Suddenly a GEOS compile that previously took 20 minutes, took 45 seconds.
I now have processing power on my local laptop that previously was only available on a server. The MacBook Pro may be a leading indicator of this amount of power, but the trend is clear.
What does that mean for default architectures and tooling?
Well, for data science, it means that a program like DuckDB goes from being a bit of a curiosity, to being the default tool for handling large data processing workloads.
What is DuckDB? According to the web site, it is “an in-process SQL OLAP database management system”. That doesn’t sound like a revolution in data science (it sounds really confusing).
But consider what DuckDB rolls together:
- A column-oriented processing engine that makes the most efficient possible use of the processors in modern computers. Parallelism to ensure all CPUs are made use of, and low-level optimizations to ensure each tick of those processors pushes as much data through the pipe as possible.

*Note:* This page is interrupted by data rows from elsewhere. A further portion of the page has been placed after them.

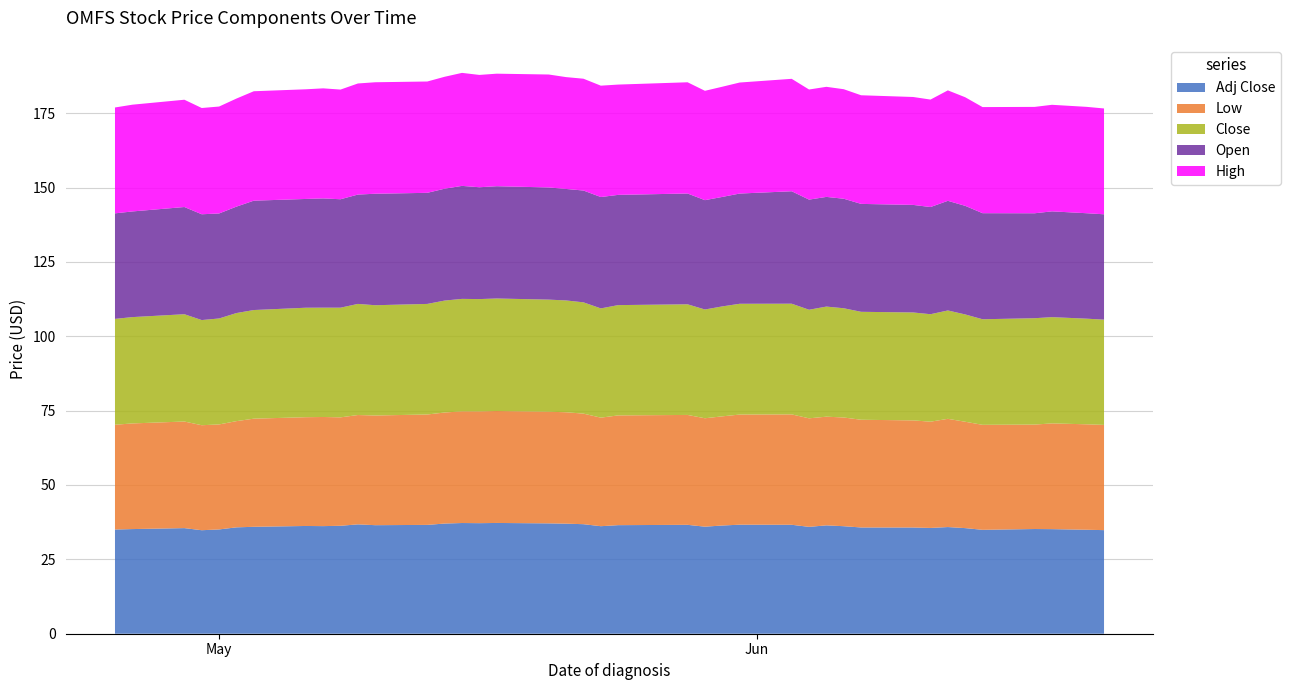

Reading right to left, extract all data points from this chart.

High: 2024-06-21=35.6	2024-06-20=35.8	2024-06-18=35.8	2024-06-17=35.8	2024-06-14=35.7	2024-06-13=36.5	2024-06-12=37.1	2024-06-11=36.1	2024-06-10=36.3	2024-06-07=36.5	2024-06-06=36.8	2024-06-05=37.0	2024-06-04=37.0	2024-06-03=37.8	2024-05-31=37.3	2024-05-30=37.0	2024-05-29=36.8	2024-05-28=37.4	2024-05-24=37.1	2024-05-23=37.4	2024-05-22=37.6	2024-05-21=37.6	2024-05-20=38.0	2024-05-17=37.8	2024-05-16=37.8	2024-05-15=38.0	2024-05-14=37.6	2024-05-13=37.4	2024-05-10=37.5	2024-05-09=37.4	2024-05-08=36.9	2024-05-07=37.0	2024-05-06=36.9	2024-05-03=36.8	2024-05-02=36.3	2024-05-01=36.0	2024-04-30=35.7	2024-04-29=36.1	2024-04-26=35.9	2024-04-25=35.6
Open: 2024-06-21=35.4	2024-06-20=35.5	2024-06-18=35.6	2024-06-17=35.3	2024-06-14=35.7	2024-06-13=36.5	2024-06-12=36.9	2024-06-11=36.0	2024-06-10=36.2	2024-06-07=36.3	2024-06-06=36.8	2024-06-05=36.9	2024-06-04=37.0	2024-06-03=37.8	2024-05-31=37.1	2024-05-30=36.8	2024-05-29=36.8	2024-05-28=37.2	2024-05-24=37.1	2024-05-23=37.4	2024-05-22=37.6	2024-05-21=37.5	2024-05-20=37.7	2024-05-17=37.8	2024-05-16=37.6	2024-05-15=38.0	2024-05-14=37.6	2024-05-13=37.4	2024-05-10=37.5	2024-05-09=36.8	2024-05-08=36.5	2024-05-07=36.7	2024-05-06=36.6	2024-05-03=36.8	2024-05-02=35.8	2024-05-01=35.3	2024-04-30=35.6	2024-04-29=36.0	2024-04-26=35.5	2024-04-25=35.5
Close: 2024-06-21=35.4	2024-06-20=35.5	2024-06-18=35.7	2024-06-17=35.8	2024-06-14=35.5	2024-06-13=36.1	2024-06-12=36.4	2024-06-11=36.1	2024-06-10=36.3	2024-06-07=36.3	2024-06-06=36.7	2024-06-05=37.0	2024-06-04=36.5	2024-06-03=37.2	2024-05-31=37.2	2024-05-30=37.0	2024-05-29=36.6	2024-05-28=37.2	2024-05-24=37.1	2024-05-23=36.7	2024-05-22=37.4	2024-05-21=37.6	2024-05-20=37.7	2024-05-17=37.8	2024-05-16=37.8	2024-05-15=37.8	2024-05-14=37.6	2024-05-13=37.2	2024-05-10=37.1	2024-05-09=37.4	2024-05-08=36.9	2024-05-07=36.8	2024-05-06=36.8	2024-05-03=36.5	2024-05-02=36.3	2024-05-01=35.6	2024-04-30=35.4	2024-04-29=36.1	2024-04-26=35.7	2024-04-25=35.6
Low: 2024-06-21=35.4	2024-06-20=35.5	2024-06-18=35.5	2024-06-17=35.1	2024-06-14=35.3	2024-06-13=35.8	2024-06-12=36.4	2024-06-11=35.7	2024-06-10=36.0	2024-06-07=36.2	2024-06-06=36.5	2024-06-05=36.5	2024-06-04=36.5	2024-06-03=37.1	2024-05-31=37.0	2024-05-30=36.7	2024-05-29=36.5	2024-05-28=36.9	2024-05-24=36.9	2024-05-23=36.5	2024-05-22=37.2	2024-05-21=37.5	2024-05-20=37.5	2024-05-17=37.6	2024-05-16=37.6	2024-05-15=37.5	2024-05-14=37.3	2024-05-13=37.1	2024-05-10=36.9	2024-05-09=36.8	2024-05-08=36.5	2024-05-07=36.7	2024-05-06=36.6	2024-05-03=36.4	2024-05-02=35.7	2024-05-01=35.3	2024-04-30=35.3	2024-04-29=35.8	2024-04-26=35.5	2024-04-25=35.2
Adj Close: 2024-06-21=34.8	2024-06-20=35.0	2024-06-18=35.2	2024-06-17=35.2	2024-06-14=34.9	2024-06-13=35.5	2024-06-12=35.9	2024-06-11=35.6	2024-06-10=35.7	2024-06-07=35.7	2024-06-06=36.1	2024-06-05=36.4	2024-06-04=35.9	2024-06-03=36.6	2024-05-31=36.7	2024-05-30=36.4	2024-05-29=36.0	2024-05-28=36.6	2024-05-24=36.5	2024-05-23=36.1	2024-05-22=36.8	2024-05-21=37.0	2024-05-20=37.1	2024-05-17=37.2	2024-05-16=37.2	2024-05-15=37.2	2024-05-14=37.0	2024-05-13=36.6	2024-05-10=36.5	2024-05-09=36.8	2024-05-08=36.3	2024-05-07=36.2	2024-05-06=36.2	2024-05-03=35.9	2024-05-02=35.8	2024-05-01=35.1	2024-04-30=34.8	2024-04-29=35.5	2024-04-26=35.2	2024-04-25=35.0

- Wide ranging support for different data formats, so that integration can take place on-the-fly without requiring translation or sometimes even data download steps.

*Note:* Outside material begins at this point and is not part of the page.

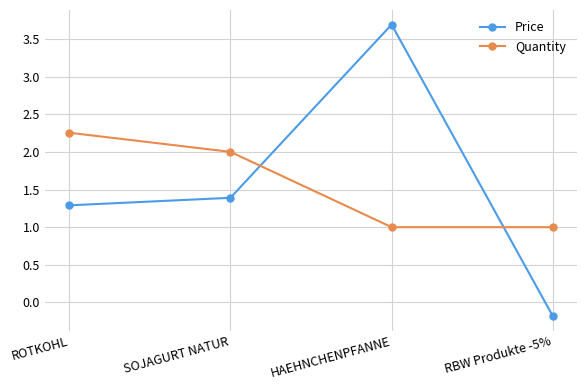

True or false: Quantity has more than 0 interior local peaks.

False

Having those things together makes it a data science power tool, and removes a lot of the prior incentive that data scientists had to move their data into “real” databases.
When they run into the limits of in-memory analysis in R or Python, they will instead serialize their data to local disk and use DuckDB to slam through the joins and filters that were blowing out their RAM before.
They will also take advantage of DuckDB’s ability to stream remote data from data lake object stores.
What, stream multi-gigabyte JSON files? Well, yes that’s possible, but it’s not where the action is.
The CPU is not the only laptop component that has been getting ridiculously powerful over the past few years. The network pipe that connects that laptop to the internet has also been getting both wider and lower latency with every passing year.
As the propect of streaming data for analysis has come into view, the formats for remote data have also evolved. Instead of JSON, which is relatively fluffy, and hard to efficiently filter, the Parquet format is becoming a new standard for data lakes.
Parquet is a binary format, that organizes the data into blocks for efficient subsetting and processing. A DuckDB query to a properly organized Parquet time series file might easily pull only records for 2 of 20 columns, and 1 day of 365, reducing a multi-gigabyte download to a handful of megabytes.
The huge rise in available local computation, and network connectivity is going to spawn some new standard architectures.
Imagine a “two tier” architecture where tier one is an HTTP object store and tier two is a Javascript single page app? The COG Explorer has already been around for a few years, and it’s just such a two tier application.
(For fun, recognize that an architecture where the data are stored in an access-optimized format, and access is via primitive file-system requests, while all the smarts are in the client-side visualization software is… the old workstation GIS model. Everything old is new again.)
The technology is fresh, but the trendline is pretty clear. See Kyle Barrron’s talk about GeoParquet and DeckGL for a taste of where we are going.
Meanwhile, I expect that a lot of the growth in PostGIS / PostgreSQL we have seen in the data science field will level out for a while, as the convenience of DuckDB takes over a lot of workloads.
The limitations of Parquet (efficient remote access limited to a handful of filter variables being the primary one, as will cojoint spatial/non-spatial filter and joins) will still leave use cases that require a “real” database, but a lot of people who used to reach for PostGIS will be reaching for Duck, and that is going to change a lot of architectures, some for the better, and some for the worse.